Speaking of gotchas that are exclusive unsafe
code there are lots more. A few that come to mind immediately:
Looking at that “leakpocalypse” link, I think that all the other thing listed on that same page would actually classify as “gotchas”, too, (and also all of them are – at least somewhat – related to unsafe
code). Also, for other readers: this “leakpocalypse” pattern is also commonly known under the term “pre-pooping your pants”.
the details of what does or doesn’t count as being “exclusive” are actually quite complicated, because other references can still exist concurrently if they are being re-borrowed ↩︎
Good news: this should get better soon
Why would a destructor run when a borrow expires? It should be run when the original owning reference goes out of scope, no?

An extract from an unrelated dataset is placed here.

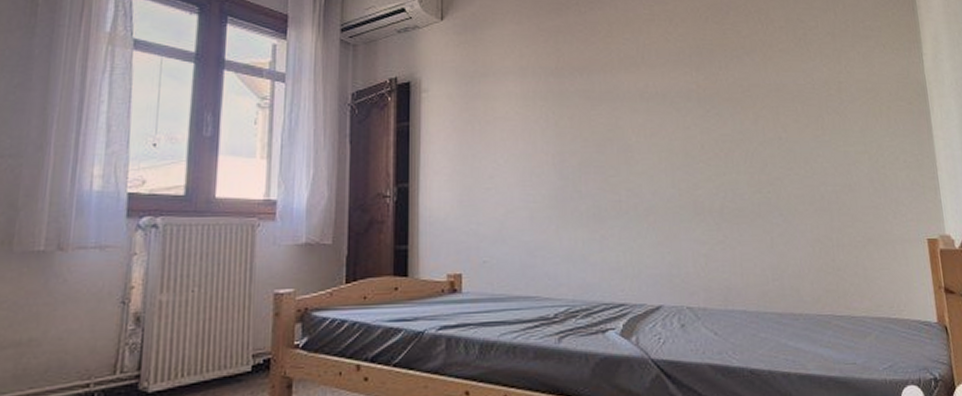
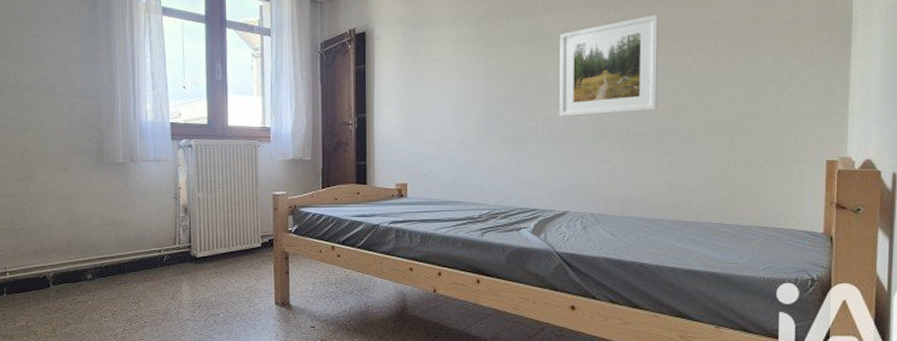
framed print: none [640,76,751,189] -> present [560,14,660,117]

Yes. These were types with a lifetime parameter representing a borrow of something else (struct Guard<'a>;
). They were relying on that lifetime to stay valid up until the destructor ran for the type.
However you can use std::mem::forget()
to end the borrow without running the destructor and then potentially access the data that the lifetime would have been protecting in a way that violates memory safety.
Gotcha!
Async rust have quite some gotchas, you can see what user submitted in the status quos.
https://rust-lang.github.io/wg-async/vision/submitted_stories/status_quo.html
Lifetime elision in closures and functions is different.
fn foo(a: &i32) -> &i32
means:
fn foo<'a>(a: &'a i32) -> &'a i32
but |a: &i32| -> &i32 {…}
means:
|a: &'a i32| -> &'new_lifetime_who_dis i32
and closures don't have a syntax to specify this. You can only hint the right lifetimes via type inference.